Physical sunscreens—traditionally zinc oxide and titanium oxide—block or reflect sunlight when applied on the surface of the skin. While older formulas were heavy, greasy, and left a white film, advances in technology have produced sunscreen without these effects. While there is some concern regarding nanoparticles of zinc and titanium oxide and their potential absorption into the skin, most experts feel that physical sunscreens are still the safer option—particularly when considering skin cancer risks. Additionally, some companies are now including non-nanoparticle zinc oxide in their formulas, including both brands carried at Harmony Co-op—Goddess Garden and Badger, both of which made the Environmental Working Group’s lists for best beach sunscreen and best kids’ sunscreen this year.

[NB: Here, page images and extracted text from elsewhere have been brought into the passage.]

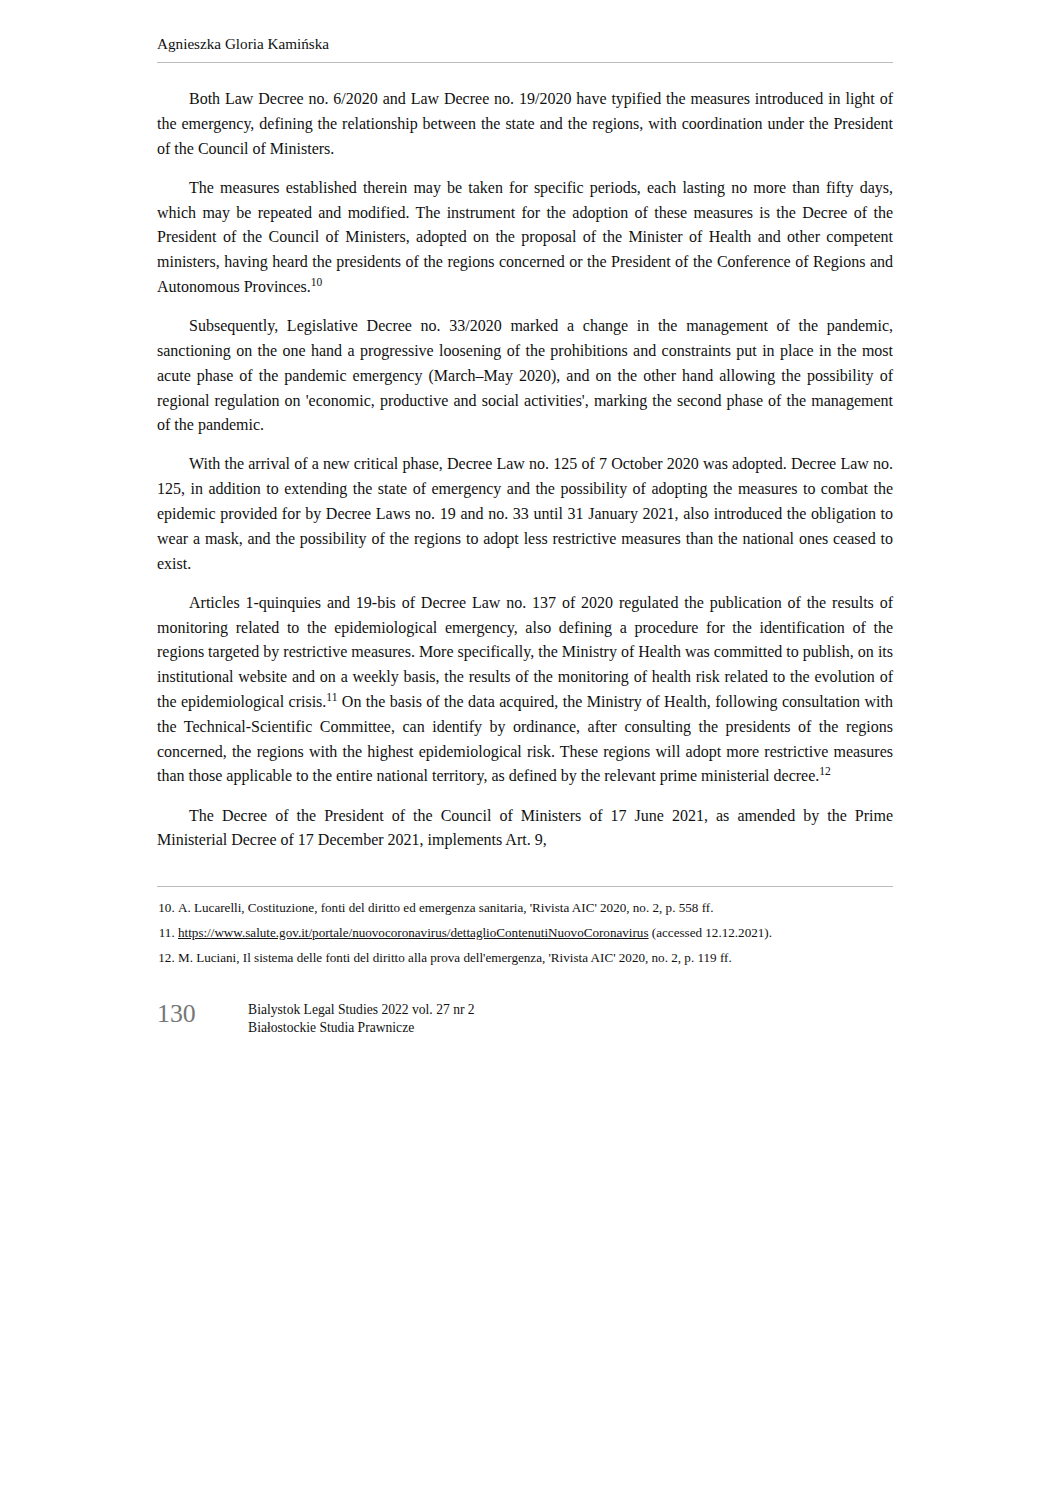Agnieszka Gloria Kamińska
Both Law Decree no. 6/2020 and Law Decree no. 19/2020 have typified the measures introduced in light of the emergency, defining the relationship between the state and the regions, with coordination under the President of the Council of Ministers.
The measures established therein may be taken for specific periods, each lasting no more than fifty days, which may be repeated and modified. The instrument for the adoption of these measures is the Decree of the President of the Council of Ministers, adopted on the proposal of the Minister of Health and other competent ministers, having heard the presidents of the regions concerned or the President of the Conference of Regions and Autonomous Provinces.10
Subsequently, Legislative Decree no. 33/2020 marked a change in the management of the pandemic, sanctioning on the one hand a progressive loosening of the prohibitions and constraints put in place in the most acute phase of the pandemic emergency (March–May 2020), and on the other hand allowing the possibility of regional regulation on 'economic, productive and social activities', marking the second phase of the management of the pandemic.
With the arrival of a new critical phase, Decree Law no. 125 of 7 October 2020 was adopted. Decree Law no. 125, in addition to extending the state of emergency and the possibility of adopting the measures to combat the epidemic provided for by Decree Laws no. 19 and no. 33 until 31 January 2021, also introduced the obligation to wear a mask, and the possibility of the regions to adopt less restrictive measures than the national ones ceased to exist.
Articles 1-quinquies and 19-bis of Decree Law no. 137 of 2020 regulated the publication of the results of monitoring related to the epidemiological emergency, also defining a procedure for the identification of the regions targeted by restrictive measures. More specifically, the Ministry of Health was committed to publish, on its institutional website and on a weekly basis, the results of the monitoring of health risk related to the evolution of the epidemiological crisis.11 On the basis of the data acquired, the Ministry of Health, following consultation with the Technical-Scientific Committee, can identify by ordinance, after consulting the presidents of the regions concerned, the regions with the highest epidemiological risk. These regions will adopt more restrictive measures than those applicable to the entire national territory, as defined by the relevant prime ministerial decree.12
The Decree of the President of the Council of Ministers of 17 June 2021, as amended by the Prime Ministerial Decree of 17 December 2021, implements Art. 9,
A. Lucarelli, Costituzione, fonti del diritto ed emergenza sanitaria, 'Rivista AIC' 2020, no. 2, p. 558 ff.
https://www.salute.gov.it/portale/nuovocoronavirus/dettaglioContenutiNuovoCoronavirus (accessed 12.12.2021).
M. Luciani, Il sistema delle fonti del diritto alla prova dell'emergenza, 'Rivista AIC' 2020, no. 2, p. 119 ff.
130
Bialystok Legal Studies 2022 vol. 27 nr 2
Białostockie Studia Prawnicze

While there are sunscreens on the market that are SPF 60, 75, even SPF 100—bigger is not always better. SPFs above 50 do not proportionally increase their protection. SPF 30 blocks 97% of sun rays; SPF 50 blocks 98%. Higher numbers are more expensive without much more return. Experts recommend a broad-spectrum sunscreen (blocking both UVA and UVB) with a minimum SPF of 15 and a maximum of 50. Sunscreen should be reapplied a minimum of every two hours or after swimming, and about one ounce (a shot glass worth) should cover your exposed skin.
Whatever sunscreen you choose, it should not be your first line of defense. To help avoid sunburn and sun damage, the Skin Cancer Foundation recommends limiting your sun exposure during the time of day when the sun’s rays are strongest (between 10 AM-4 PM), wearing loose-fitting and tightly-woven clothing, wearing a hat and sunglasses (your eyes can also be affected by UV radiation, causing cataracts) and keeping to the shade. You’ll be able to get out on the lake or under the sky without ruining your fun—or your future health!